Updated: Jan 13
What are pelvic floor muscles?
Pelvic floor muscles are the layer of muscles that support the pelvic organs and span the bottom of the pelvis. The pelvic organs are the bladder and bowel in men, and bladder, bowel and uterus in women. The diagram below shows the pelvic organs and pelvic floor muscles in women (right) and men (left).
The pelvic floor muscles stretch like a muscular trampoline from the tailbone (coccyx) to the pubic bone (front to back) and from one sitting bone to the other sitting bone (side to side). These muscles are normally firm and thick.
Imagine the pelvic floor muscles as a round mini-trampoline made of firm muscle. Just like a trampoline, the pelvic floor is able to move down and up. The bladder, uterus (for women) and bowel lie on the pelvic floor muscle layer.
The pelvic floor muscle layer has hole for passages to pass through.There are two passages in men (the urethra and anus) and three passages in women (the urethra, vagina and anus). The pelvic floor muscles normally wrap quite firmly around these holes to help keep the passages shut. There is also an extra circular muscle around the anus (the anal sphincter) and around the urethra (the urethral sphincter).
Although the pelvic floor is hidden from view, it can be consciously controlled and therefore trained, much like our arm, leg or abdominal muscles.
How do I find my pelvic floor muscles?
The first thing to do is to find out which muscles you need to train.
· Sit or lie down with the muscles of your thighs, buttocks and stomach relaxed.
· Squeeze the ring of muscle around the back passage as if you are trying to stop passing wind. Now relax this muscle. Squeeze and let go a couple of times until you are sure you have found the right muscles. Try not to squeeze your buttocks.
· When sitting on the toilet to empty your bladder, try to stop the stream of urine, then start it again. Do this to learn which muscles are the right ones to use – but only once a week. Your bladder may not empty the way it should if you stop and start your stream more often than that.
If you don’t feel a distinct “squeeze and lift” of your pelvic floor muscles, or if you can’t slow your stream of urine as talked about in Point 3, ask for help from your doctor, physiotherapist, or continence nurse. They will help you to get your pelvic floor muscles working right. Women with very weak pelvic floor muscles can benefit from pelvic floor muscle training.
How do I do my pelvic floor muscle training?
Now that you can feel the muscles working, you can:
· Squeeze and draw in the muscles around your back passage and your vagina at the same time. Lift them UP inside.
Imagine there is a straw in your vagina or you penis is a straw, and you are trying suck a smoothie up and in without using your butt!
· You should have a sense of “lift” each time you squeeze your pelvic floor muscles. Try to hold them strong and tight as you count to 8. Now, let them go and relax. You should have a distinct feeling of “letting go”.
· Repeat “squeeze and lift” and let go. It is best to rest for about 8 seconds in between each lift up of the muscles. If you can’t hold for 8, just hold for as long as you can.
· Repeat this “squeeze and lift” as many times as you can, up to a limit of 8 to 12 squeezes.
· Try to do three sets of 8 to 12 squeezes each, with a rest in between.
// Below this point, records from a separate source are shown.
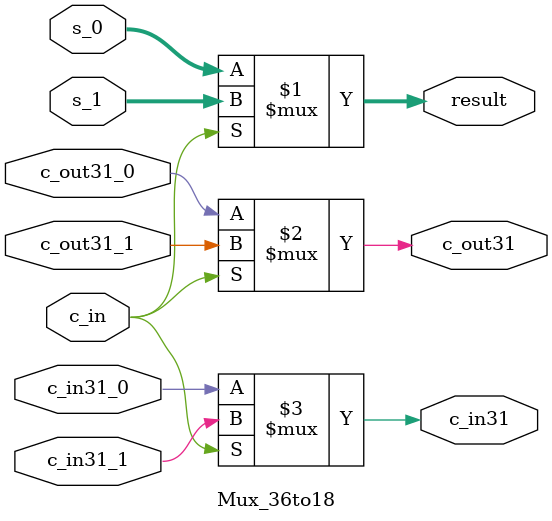
<source format=v>



module Mux_36to18(s_0, s_1, c_out31_0, c_out31_1, c_in31_0, c_in31_1, c_in, result, c_out31, c_in31);
	input [15:0] s_0, s_1;
	input c_out31_0, c_out31_1, c_in31_0, c_in31_1, c_in;
	
	output [15:0] result;
	output c_out31, c_in31;
	
	assign result = c_in ? s_1 : s_0;
	assign c_out31 = c_in ? c_out31_1 : c_out31_0;
	assign c_in31 = c_in ? c_in31_1 : c_in31_0;

endmodule
</source>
Do this whole training plan (three sets of 8 to 12 squeezes) each day while lying down, sitting or standing.
While doing pelvic floor muscle training:
· keep breathing;
· only squeeze and lift;
· do NOT tighten your buttocks; and
· keep your thighs relaxed.
Who should do pelvic training?
For pregnant women, pelvic floor muscle training will help the body cope with the growing weight of the baby. Healthy, fit muscles before the baby is born will mend more easily after the birth.
After the birth of your baby, you should begin pelvic floor muscle training as soon as you can. Always try to “brace” your pelvic floor muscles (squeeze up and hold) each time before you cough, sneeze or lift the baby. This is called having “the knack”.
As women grow older, the pelvic floor muscles need to stay strong because hormone changes after menopause can affect bladder control. As well as this, the pelvic floor muscles change and may get weak. A pelvic floor muscle training plan can help to lessen the effects of menopause on pelvic support and bladder control. This is also true for cancer survivors suffering from pelvic floor changes due to oncology treatments.
Pelvic floor muscle training is also helpful for men with pelvic floor weakness, urinary incontinence, LUTS, constipation and post prostatectomy.
Pelvic floor muscle training may also help women who have the urgent need to pass urine more often (called urge incontinence).
Before attempting to begin a pelvic floor muscle program, follow up with a license clinician/ provider prior to starting. Each program should be individualized to you after having a comprehensive full body including pelvic examination. Sometimes Kegels are not the answer and could make your condition worse.